Estranho e pertubador


Ren & Stimpy é sem dúvida a animação mais estranha e, por muitas vezes, perturbadora da televisão. A série é exibida no Brasil pelo canal a cabo Nickelodeon nas madrugadas dos finais de semana. Os dois protagonistas são Ren, um cão chihuaua sem pelos, e seu amigo Stimpy, um gato vermelho de nariz azul, criação do cartunista canadense John Kricfalusi.

Segundo o dicionário Aurélio, estranho, como adjetivo, é aquilo que é fora do comum; desusado, novo; anormal, ou ainda, misterioso; desconhecido ou enigmático. E é assim mesmo que esta animação parece ser.

A primeira característica que chama atenção é o traço de estilização visual, que lembra as animações dos anos 1950 e 1960. Esta opção de estilo não assume o aspecto de simples citação ao passado ou paródia. Vai além. É a adoção mesmo de um estilo de desenho que não está mais em voga. Por este aspecto, ao assistirmos a animação, temos a impressão de estarmos vendo algo que vem do passado. Algo que é novo mas não pertence ao nosso tempo, assim como ver um fantasma. É esse conflito temporal que causa um primeiro estranhamento.

O segundo aspecto, e aí entra o componente perturbador, são as estruturas das histórias e o compotramento de seus personagens. Em algumas episódios, os personagens (ou Ren, de modo mais frequente) se envolvem em situações de isolamento e de perda de contato com o mundo exterior.

Não tenho aqui nomes de episódios ou temporada para citar, mas me recordo que em um dado episódio, os dois protagonistas pegam uma carona em um automóvel. Daí em diante tornam-se reféns de seu proprietário, um sujeito com ares de gangster. O automóvel em questão, semelhante a uma limosine, era conduzida por um motorista e seu dono ia no compartimento posterior, onde os dois bancos de passageiros eram virados um de frente para o outro. Do momento que entram no automóvel em diante, não será mais possível desembarcar, assim como não lhes é dada nenhuma explicação do porquê. Seu anfitrião pouco lhes diz e o veículo não para, a não ser para recolher outro desafortunado caronista. A situação não leva a lugar nenhum e como todas as demais histórias, não há desfecho conclusivo ou outro elemento que de um sentido à história.

Em outro episódio, Ren e Stimpy ficam presos em uma cabana coberta de neve. Daí em diante passam a sofrer alucinações e delírios causados pela fome. O estranho é que, pelo que a história dá a entender, os dois são os únicos que creem que estejam mesmo numa cabana coberta de neve, realidade essa não compartilhada por outros personagens que surgem no desenrolar do episódio. No desfecho,  o monte de neve que cobre a cabana é mostrado em meio uma paisagem de ensolarada, inclusive com uma piscina onde alguns personagens se banham. Seria esse isolamento puramente psíquico e não real?
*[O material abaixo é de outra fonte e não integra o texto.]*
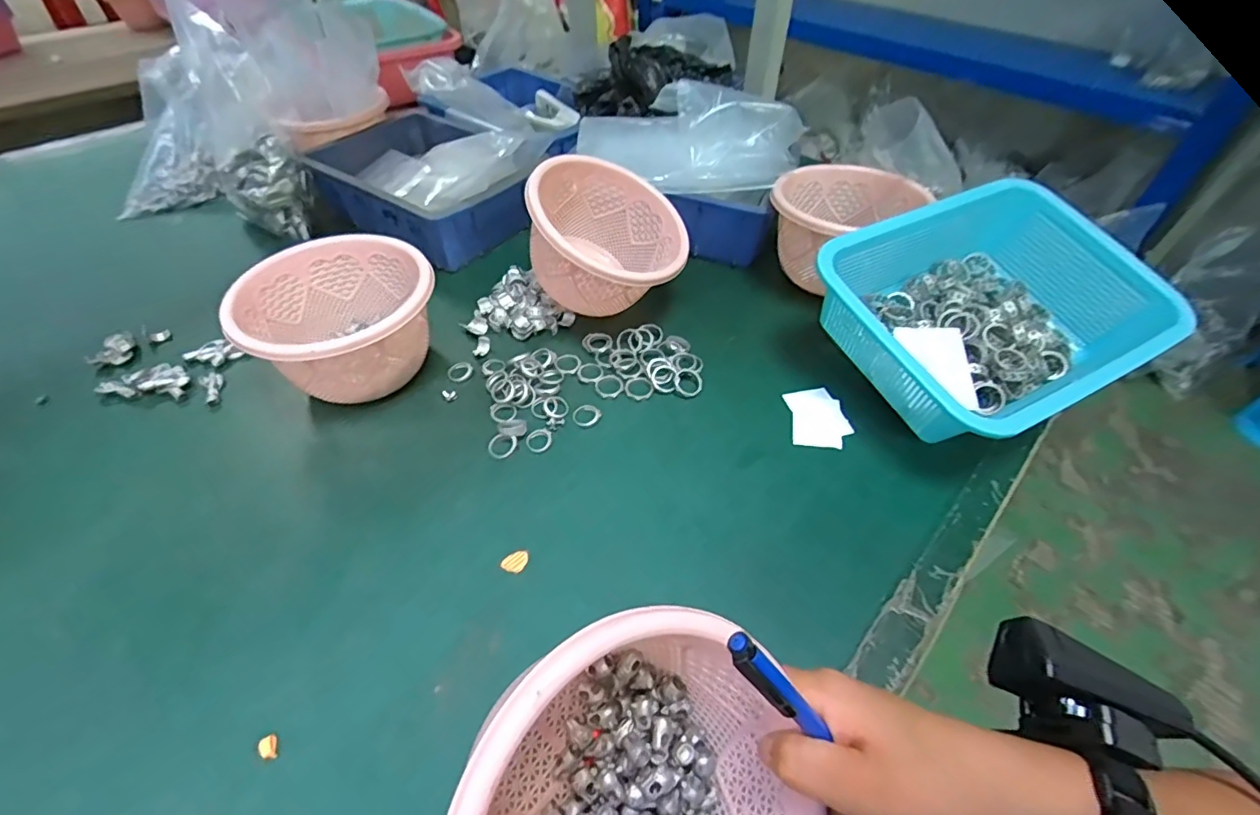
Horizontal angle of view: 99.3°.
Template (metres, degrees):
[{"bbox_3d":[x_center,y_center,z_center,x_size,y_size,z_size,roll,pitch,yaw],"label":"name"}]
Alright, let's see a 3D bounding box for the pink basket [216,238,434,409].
[{"bbox_3d":[-0.239,-0.067,0.449,0.136,0.090,0.138,34,55,26],"label":"pink basket"}]

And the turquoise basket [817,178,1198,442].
[{"bbox_3d":[0.300,-0.082,0.457,0.275,0.087,0.205,-23,52,-21],"label":"turquoise basket"}]

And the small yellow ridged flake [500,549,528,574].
[{"bbox_3d":[-0.076,0.102,0.358,0.018,0.004,0.015,-35,57,-29],"label":"small yellow ridged flake"}]

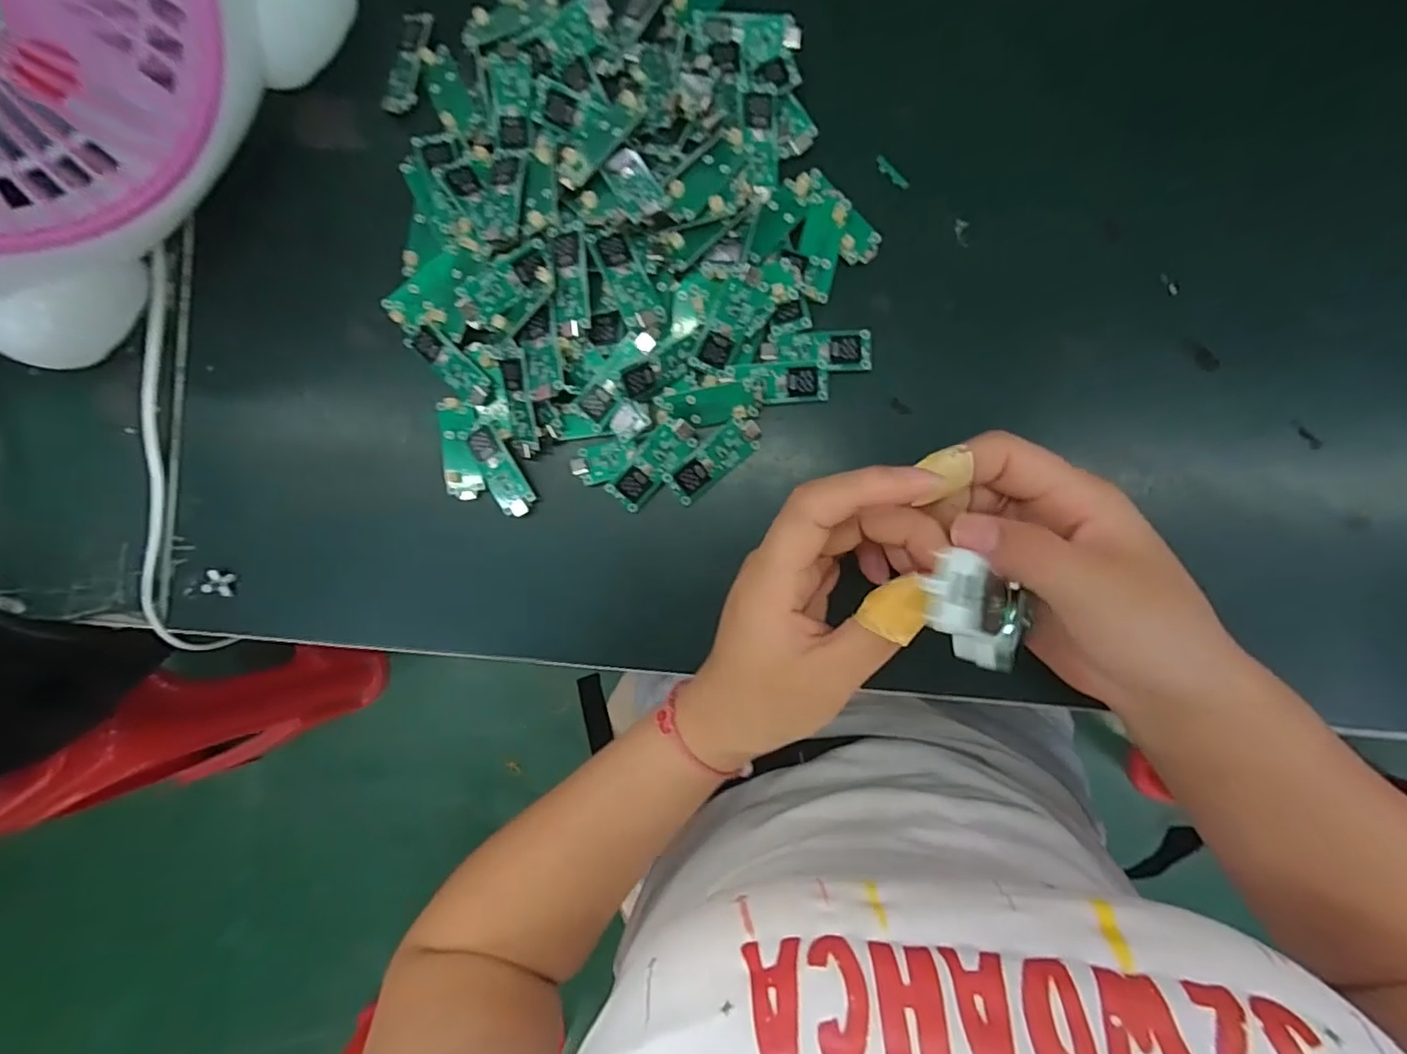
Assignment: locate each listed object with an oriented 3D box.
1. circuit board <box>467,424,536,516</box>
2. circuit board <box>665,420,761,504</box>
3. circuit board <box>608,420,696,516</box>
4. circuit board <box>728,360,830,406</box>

O isolamento, a perda de contato com a realidade, a percepção alterada do tempo, alucinações, insonia, pensamentos paranóicos e obsessivos são comuns nos episódios e, como já dito, mais frequente ao personagem Ren que aparenta ter uma personalidade psicótica. Por sua vez, Stimpy tem um comportamento marcado pela ingenuidade e por ser pouco inteligente, embora raramente demonstre inteligência ou tente reconectar Ren à realidade. Por outro lado, Stimpy frequentemente é alvo de tentativas de assassinato por parte de Ren, durante surtos e alucinações que este sofre.

Para finalizar esta breve lista de estranhamentos e bizarrices, outro tema recorrente é a escatologia, com situações que envolvem secreções corporais, sebos e catarros. Embora a escatologia seja frequente em animações voltadas para publico infantil, em Ren & Stimpy o tema assume um tom bem nojento e perturbador.

Sem dúvida, esse não é um desenho para ser assistido pelas crianças.